DATA TO EXAMINE ▸
"""

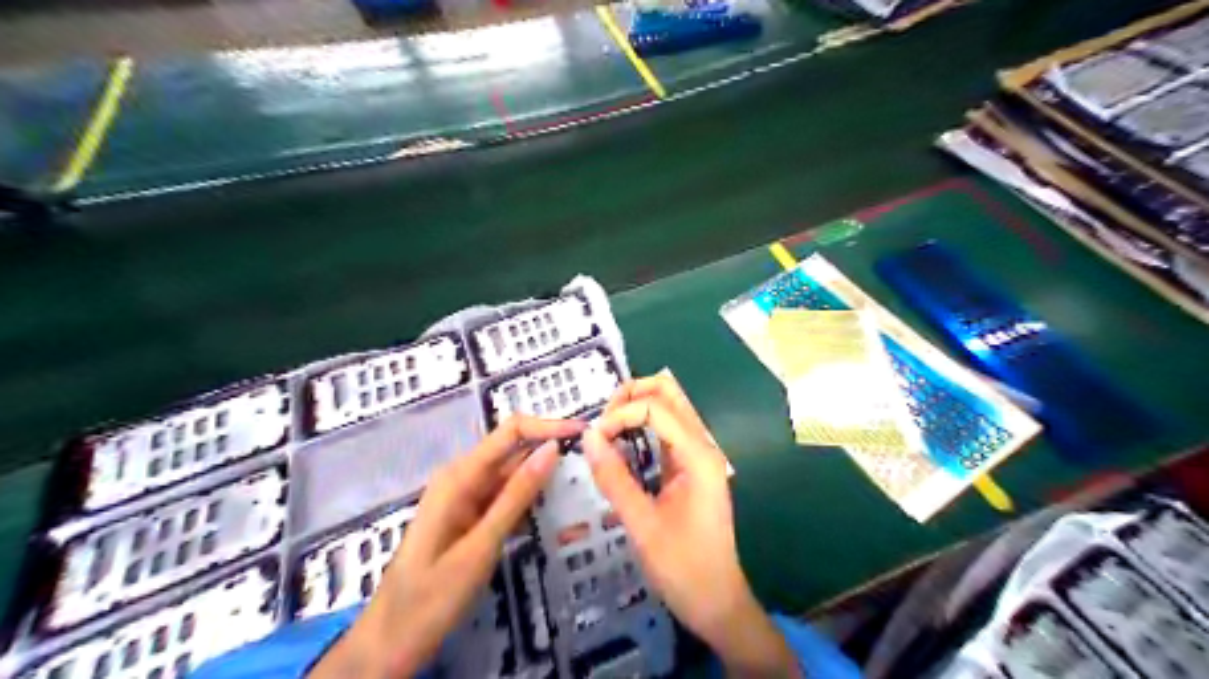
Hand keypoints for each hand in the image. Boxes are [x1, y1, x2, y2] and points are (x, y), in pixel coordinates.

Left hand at [309, 416, 586, 676]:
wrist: (390, 643)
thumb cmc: (431, 597)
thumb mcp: (481, 546)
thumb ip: (517, 495)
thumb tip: (552, 449)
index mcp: (459, 476)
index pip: (511, 432)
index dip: (548, 426)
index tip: (584, 433)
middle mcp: (462, 477)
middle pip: (513, 449)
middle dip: (550, 450)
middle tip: (592, 462)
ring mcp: (465, 497)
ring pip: (512, 474)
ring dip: (543, 476)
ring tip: (581, 482)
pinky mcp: (470, 516)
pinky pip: (504, 497)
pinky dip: (529, 499)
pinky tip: (554, 507)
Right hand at [579, 372, 800, 678]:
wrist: (717, 602)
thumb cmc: (682, 567)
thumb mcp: (641, 524)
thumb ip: (614, 477)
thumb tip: (587, 436)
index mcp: (697, 455)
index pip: (656, 407)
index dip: (620, 414)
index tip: (594, 439)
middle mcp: (702, 446)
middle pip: (669, 393)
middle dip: (631, 395)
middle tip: (602, 421)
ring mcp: (698, 455)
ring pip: (669, 408)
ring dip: (636, 407)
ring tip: (606, 429)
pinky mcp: (689, 467)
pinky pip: (666, 431)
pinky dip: (641, 426)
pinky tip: (621, 443)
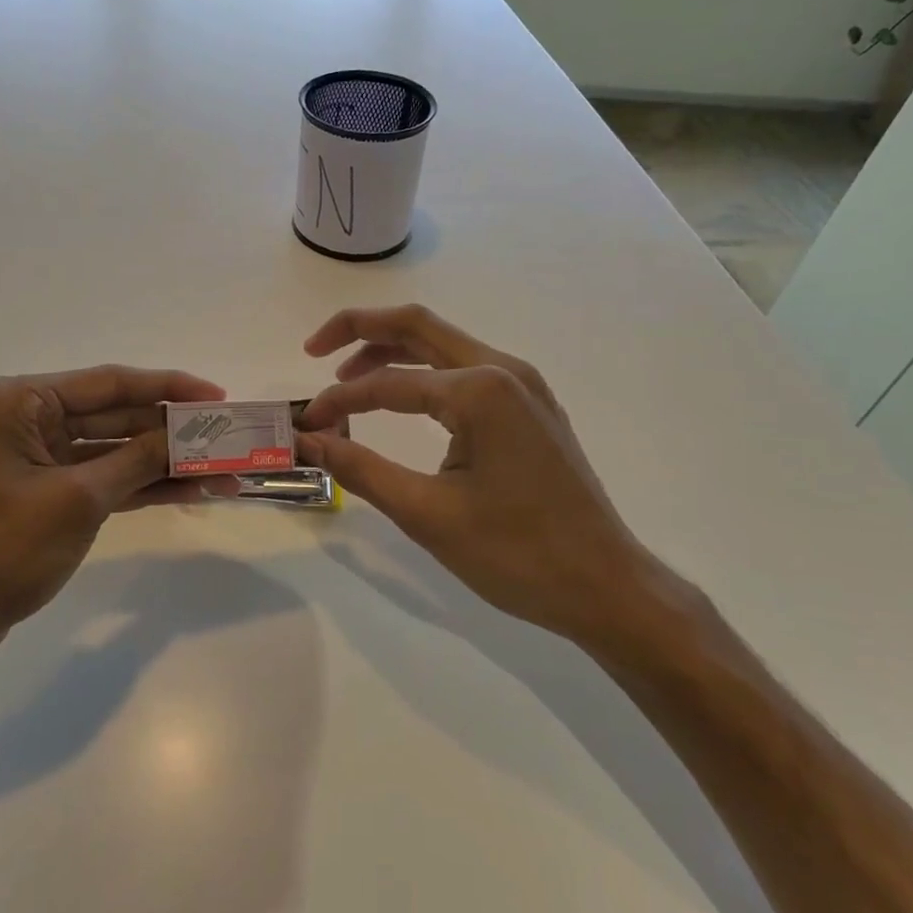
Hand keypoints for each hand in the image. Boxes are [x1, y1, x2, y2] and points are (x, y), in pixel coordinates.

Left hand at [0, 365, 226, 655]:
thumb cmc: (2, 547)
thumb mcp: (79, 499)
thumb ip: (138, 460)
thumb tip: (191, 435)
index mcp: (22, 400)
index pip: (109, 383)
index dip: (168, 388)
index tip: (218, 397)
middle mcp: (29, 418)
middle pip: (116, 415)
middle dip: (172, 431)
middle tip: (229, 437)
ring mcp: (41, 457)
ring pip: (116, 450)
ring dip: (165, 462)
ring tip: (223, 471)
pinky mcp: (50, 492)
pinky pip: (106, 478)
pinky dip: (144, 485)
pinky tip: (191, 491)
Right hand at [295, 306, 696, 645]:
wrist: (605, 586)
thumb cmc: (516, 553)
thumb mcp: (427, 514)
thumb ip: (360, 469)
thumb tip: (307, 441)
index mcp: (479, 391)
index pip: (388, 383)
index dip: (339, 402)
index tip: (306, 427)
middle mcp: (503, 370)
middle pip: (418, 326)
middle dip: (360, 330)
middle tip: (313, 350)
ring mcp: (524, 386)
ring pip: (444, 345)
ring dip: (392, 351)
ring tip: (347, 378)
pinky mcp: (531, 407)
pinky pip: (467, 370)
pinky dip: (425, 374)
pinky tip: (403, 399)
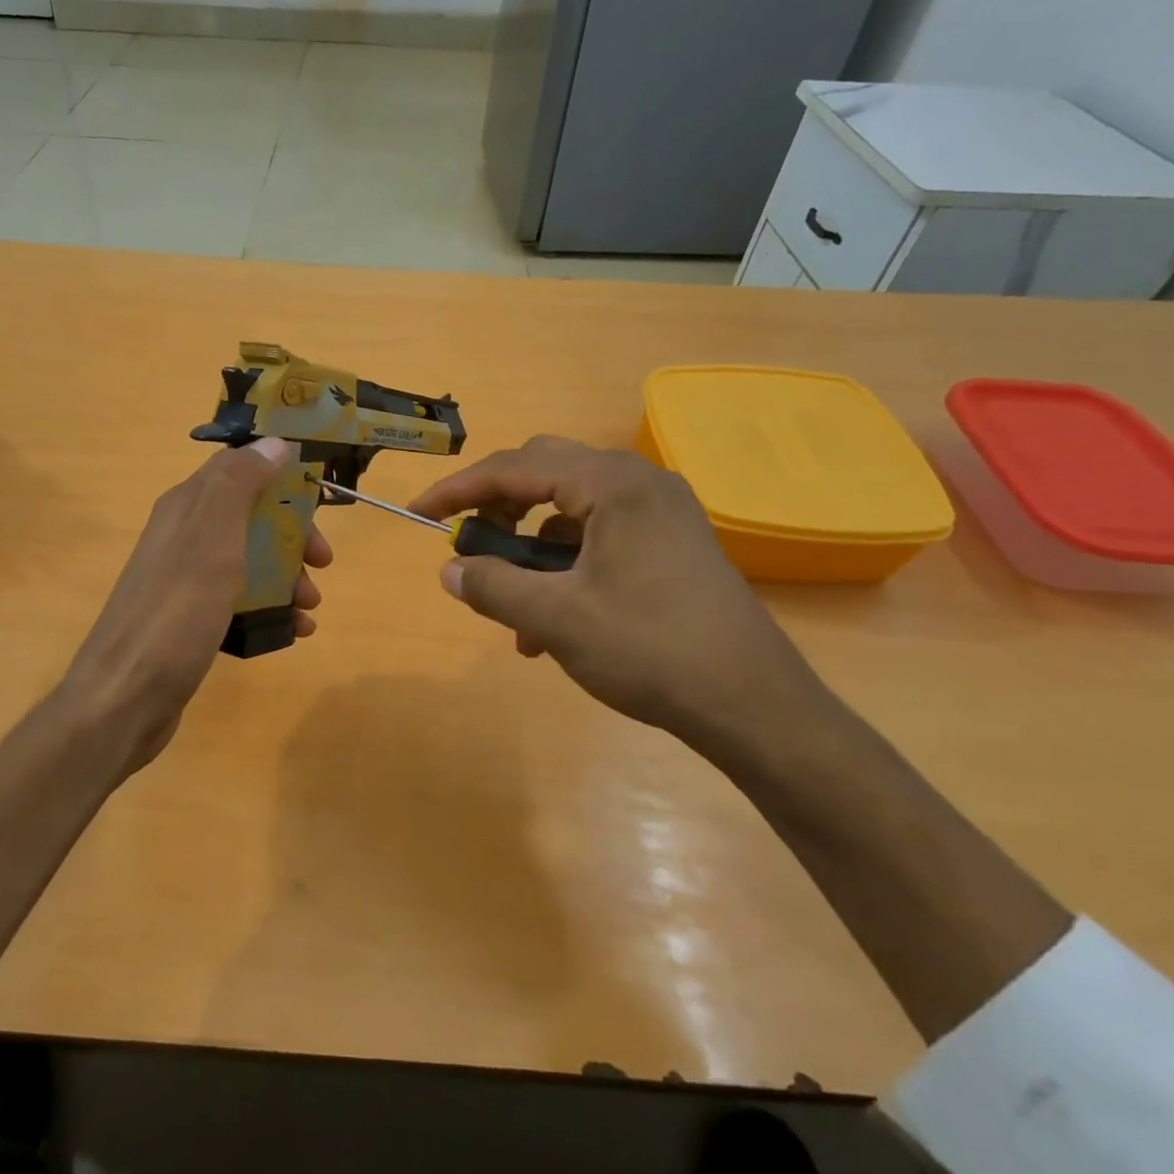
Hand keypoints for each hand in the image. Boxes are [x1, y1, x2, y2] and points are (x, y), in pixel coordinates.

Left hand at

"""

EXERCISE ▸
Please reproduce the records above exactly and leave any picture behind.

EXERCISE SOLUTION ▸
Hand keypoints for each hand in the image. Boxes are [x1, y1, x2, y2] and points are (x, y), in pixel coordinates.

Left hand at [309, 416, 586, 676]:
wrist: (390, 643)
thumb cmc: (431, 597)
thumb mcp: (481, 546)
thumb ip: (517, 495)
thumb tip: (552, 449)
index mcp: (459, 476)
index pip: (511, 432)
index dip: (548, 426)
index tip: (584, 433)
middle mcp: (462, 477)
middle pip: (513, 449)
middle dip: (550, 450)
middle tip: (592, 462)
ring mcp: (465, 497)
ring pip: (512, 474)
ring dip: (543, 476)
ring tip: (581, 482)
pinky mcp: (470, 516)
pinky pip: (504, 497)
pinky dip: (529, 499)
pinky tip: (554, 507)
Right hand at [579, 372, 800, 678]:
wrist: (717, 602)
thumb cmc: (682, 567)
thumb mcp: (641, 524)
thumb ip: (614, 477)
thumb tip: (587, 436)
index mcp: (697, 455)
index pip: (656, 407)
index dip: (620, 414)
index tip: (594, 439)
middle mcp: (702, 446)
middle pip: (669, 393)
middle dip: (631, 395)
middle tip: (602, 421)
ring mcp: (698, 455)
ring pip: (669, 408)
ring dip: (636, 407)
ring tip: (606, 429)
pinky mcp: (689, 467)
pinky pip: (666, 431)
pinky dip: (641, 426)
pinky tip: (621, 443)
Hand keypoints for each hand in the image. Boxes are [x1, y1, x2, y2] and points are (x, y), in pixel coordinates.

Left hand at [0, 365, 226, 655]:
thumb cmc: (2, 547)
thumb mcp: (79, 499)
thumb ip: (138, 460)
thumb tip: (191, 435)
index mcp: (22, 400)
index pip: (109, 383)
index dip: (168, 388)
index tip: (218, 397)
middle mcp: (29, 418)
middle pip: (116, 415)
middle dip: (172, 431)
middle tip: (229, 437)
ring mcp: (41, 457)
ring pip: (116, 450)
ring dip: (165, 462)
ring tip: (223, 471)
pinky mcp: (50, 492)
pinky pip: (106, 478)
pinky dip: (144, 485)
pinky tip: (191, 491)
Right hand at [295, 306, 696, 645]:
wrist: (605, 586)
thumb cmc: (516, 553)
thumb mcp: (427, 514)
thumb ip: (360, 469)
thumb tip: (307, 441)
index mcp: (479, 391)
index pip: (388, 383)
index dip: (339, 402)
index tip: (306, 427)
middle mcp: (503, 370)
middle pip: (418, 326)
middle dip: (360, 330)
middle tip: (313, 350)
ring mcp: (524, 386)
ring pip: (444, 345)
ring dip: (392, 351)
ring tip: (347, 378)
pinky mcp: (531, 407)
pinky pip: (467, 370)
pinky dip: (425, 374)
pinky tip: (403, 399)
Hand keypoints for each hand in the image. Boxes are [x1, y1, x2, y2] and points are (x, y), in pixel coordinates.

Left hand at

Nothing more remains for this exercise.